Biométhane : la filière s’inquiète d’un report de la publication de la trajectoire CPB, un milliard d’euros d’investissement en souffrance
Face aux craintes d'un nouveau report de la publication de la trajectoire de restitution des certificats de production de biogaz au-delà de 2028, désormais annoncée pour la rentrée 2026, l’ensemble de la filière des gaz renouvelables se dit préoccupée.
Face aux craintes d'un nouveau report de la publication de la trajectoire de restitution des certificats de production de biogaz au-delà de 2028, désormais annoncée pour la rentrée 2026, l’ensemble de la filière des gaz renouvelables se dit préoccupée.
Dans un communiqué en date du 8 avril, la filière biométhane se dit inquiète et préoccupée. En cause un nouveau report se profilant de la publication de la trajectoire de restitution des certificats de production de biogaz (CPB) au-delà de 2028. Selon les professionnels, cette trajectoire est indispensable pour donner de la visibilité aux acteurs et sécuriser les investissements. « Si une première étape a été franchie avec la définition des obligations pour 2026-2028, l’absence de perspective à moyen terme compromet le développement de nombreux projets » regrette France Gaz.
« La trajectoire actuelle ne permet pas de financer les investissements nécessaires »
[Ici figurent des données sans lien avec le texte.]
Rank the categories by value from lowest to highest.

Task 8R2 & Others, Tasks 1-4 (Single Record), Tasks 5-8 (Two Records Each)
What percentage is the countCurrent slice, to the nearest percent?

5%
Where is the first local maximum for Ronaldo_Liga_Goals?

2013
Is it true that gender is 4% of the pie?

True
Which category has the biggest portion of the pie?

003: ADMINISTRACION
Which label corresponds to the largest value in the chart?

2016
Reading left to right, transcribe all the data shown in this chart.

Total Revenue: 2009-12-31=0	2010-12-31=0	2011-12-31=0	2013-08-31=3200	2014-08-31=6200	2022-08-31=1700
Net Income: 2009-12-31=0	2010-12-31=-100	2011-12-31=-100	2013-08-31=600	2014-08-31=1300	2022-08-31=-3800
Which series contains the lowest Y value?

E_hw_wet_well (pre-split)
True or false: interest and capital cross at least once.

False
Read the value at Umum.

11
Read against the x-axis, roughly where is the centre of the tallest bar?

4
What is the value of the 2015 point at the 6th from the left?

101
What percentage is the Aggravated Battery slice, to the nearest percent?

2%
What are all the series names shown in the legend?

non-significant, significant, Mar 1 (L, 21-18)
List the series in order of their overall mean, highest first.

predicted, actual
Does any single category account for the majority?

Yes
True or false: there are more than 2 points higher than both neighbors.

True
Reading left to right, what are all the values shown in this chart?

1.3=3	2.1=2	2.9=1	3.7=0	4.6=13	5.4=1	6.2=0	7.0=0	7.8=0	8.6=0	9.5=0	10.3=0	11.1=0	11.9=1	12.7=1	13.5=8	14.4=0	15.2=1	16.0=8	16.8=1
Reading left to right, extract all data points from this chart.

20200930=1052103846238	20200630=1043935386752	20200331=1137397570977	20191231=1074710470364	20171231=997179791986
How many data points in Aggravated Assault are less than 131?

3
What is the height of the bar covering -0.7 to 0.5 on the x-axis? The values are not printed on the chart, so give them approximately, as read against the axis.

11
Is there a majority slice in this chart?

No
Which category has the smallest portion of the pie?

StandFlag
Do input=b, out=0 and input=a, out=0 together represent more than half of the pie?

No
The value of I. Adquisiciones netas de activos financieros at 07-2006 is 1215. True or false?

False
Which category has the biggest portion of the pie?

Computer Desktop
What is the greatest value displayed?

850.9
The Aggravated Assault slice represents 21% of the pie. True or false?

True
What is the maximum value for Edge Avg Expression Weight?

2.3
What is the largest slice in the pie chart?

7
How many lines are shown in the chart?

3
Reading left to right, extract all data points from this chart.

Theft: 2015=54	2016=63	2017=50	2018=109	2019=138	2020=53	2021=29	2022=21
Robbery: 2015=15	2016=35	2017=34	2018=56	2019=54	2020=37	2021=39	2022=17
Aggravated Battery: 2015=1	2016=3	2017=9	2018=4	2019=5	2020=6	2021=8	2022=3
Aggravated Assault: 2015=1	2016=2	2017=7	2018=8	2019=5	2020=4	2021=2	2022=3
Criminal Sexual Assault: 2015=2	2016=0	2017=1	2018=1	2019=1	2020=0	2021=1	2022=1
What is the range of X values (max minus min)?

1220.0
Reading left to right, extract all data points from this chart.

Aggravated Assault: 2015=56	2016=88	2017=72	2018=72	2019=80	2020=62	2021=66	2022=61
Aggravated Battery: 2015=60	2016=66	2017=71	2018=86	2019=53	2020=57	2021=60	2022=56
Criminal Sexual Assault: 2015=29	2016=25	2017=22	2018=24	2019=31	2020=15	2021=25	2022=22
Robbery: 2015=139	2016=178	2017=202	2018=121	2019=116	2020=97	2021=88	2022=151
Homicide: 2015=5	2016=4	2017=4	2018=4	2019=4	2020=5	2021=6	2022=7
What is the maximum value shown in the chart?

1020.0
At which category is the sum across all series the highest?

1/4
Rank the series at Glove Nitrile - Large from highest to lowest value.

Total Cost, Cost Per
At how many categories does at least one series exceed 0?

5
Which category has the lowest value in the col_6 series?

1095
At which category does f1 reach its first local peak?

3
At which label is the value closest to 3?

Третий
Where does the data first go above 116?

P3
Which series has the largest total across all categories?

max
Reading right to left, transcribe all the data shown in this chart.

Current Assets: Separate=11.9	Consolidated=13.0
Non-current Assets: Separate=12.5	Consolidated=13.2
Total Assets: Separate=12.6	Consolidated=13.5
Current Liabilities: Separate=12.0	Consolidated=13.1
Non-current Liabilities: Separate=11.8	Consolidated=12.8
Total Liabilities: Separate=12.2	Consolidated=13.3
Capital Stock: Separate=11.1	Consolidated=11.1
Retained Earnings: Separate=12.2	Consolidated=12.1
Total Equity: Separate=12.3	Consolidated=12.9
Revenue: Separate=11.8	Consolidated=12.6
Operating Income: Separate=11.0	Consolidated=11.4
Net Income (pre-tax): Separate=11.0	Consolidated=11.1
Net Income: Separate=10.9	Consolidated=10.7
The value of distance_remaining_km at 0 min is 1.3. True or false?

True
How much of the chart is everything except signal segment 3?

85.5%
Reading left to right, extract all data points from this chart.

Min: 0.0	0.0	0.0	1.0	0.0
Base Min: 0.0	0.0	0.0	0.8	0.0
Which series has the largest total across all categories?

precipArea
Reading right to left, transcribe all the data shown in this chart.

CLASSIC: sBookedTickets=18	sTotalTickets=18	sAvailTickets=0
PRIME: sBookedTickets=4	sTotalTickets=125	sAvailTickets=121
France Gaz rappelle que depuis la révision du cadre économique du biométhane engagée à partir de novembre 2020, l’accès au tarif d’achat a été recentré sur les plus petites installations, de moins de 25 GWh/an. « Les projets de taille supérieure, au nombre de 77 à ce jour, ne disposent plus, depuis près de six ans, d’aucune solution de financement pérenne en dehors du dispositif extrabudgétaire basé sur les CPB » souligne-t-elle. Elle estime que la trajectoire actuelle limitée à trois ans (2026 – 2028) ne permet pas de financer les investissements nécessaires, alors qu’un projet de méthaniseur est amorti sur une douzaine d’années.
Certaines installations risquent de disparaître
Il faut ajouter que près de 100 installations de cogénération existantes sont prêtes à se convertir, de manière anticipée, à l’injection de biométhane. « Faute de cadre clair, ces projets sont gelés ou reportés » déplore France Gaz. L'organisation ajoute : « Au total, c’est plus d’un milliard d’euros d’investissements dans l’économie des territoires qui sont suspendus. Dans le même temps, certaines installations arrivent à la fin de leur contrat et risquent purement et simplement de disparaître, mettant en difficulté de nombreuses exploitations agricoles et des entreprises locales ».
Lire aussi : Méthanisation : que propose Solagro pour rendre l’activité « durable » ?
Le volume éligible au tarif d’achat à 800 GWh/an est très insuffisant selon France Gaz
France Gaz rappelle que l’arrêté tarifaire du 13 décembre 2021 a plafonné le volume éligible au tarif d’achat à 800 GWh/an, « soit un niveau très insuffisant au regard des objectifs fixés par la PPE 3, qui visent 44 TWh/an en 2030 et entre 47 et 82 TWh/an en 2035 ». Selon elle, ces objectifs reposent donc sur plusieurs mécanismes complémentaires : le dispositif CPB pour le résidentiel/tertiaire, le futur dispositif de l’IRICC pour la mobilité, mais ces derniers ne sont toujours pas pleinement opérationnels à ce jour.
Un risque de fragiliser les exploitations agricoles
« Dans ce contexte, le cadre actuel ne permet pas de répondre aux ambitions fixées par la PPE. L’absence de visibilité sur les CPB, combinée à des dispositifs encore incomplets, compromet la trajectoire de développement du biométhane en France, alors même que celle-ci vient tout juste d’être réaffirmée dans la PPE3 » martèlent les professionnels. Ces derniers ont un autre motif d’insatisfaction : aucun travail spécifique pour apporter des solutions aux plus de 500 sites de cogénération ne pouvant se convertir à l’injection n’a non plus été engagé. Les professionnels de la filière résument : retarder la publication du décret trajectoire CPB post-2028, c’est mettre en suspens plus d’un milliard d’euros d’investissement dans les territoires, c’est aussi fragiliser des exploitations agricoles qui se diversifient pour sécuriser leurs revenus et opérer leurs transitions. Ils soulignent aussi le risque d’affaiblir un tissu d’entreprises performantes, « souvent leaders à l’échelle européenne » et de renchérir le coût de la transition en retardant la décarbonation de l’économie.
France Gaz demande une publication du décret CPB avant cet été
C’est pourquoi, alors que les projets sont prêts et que les financements sont identifiés et les territoires sont mobilisés, la filière appelle le Gouvernement à publier avant l’été 2026 le décret CPB précisant une trajectoire lisible et crédible jusqu’en 2035.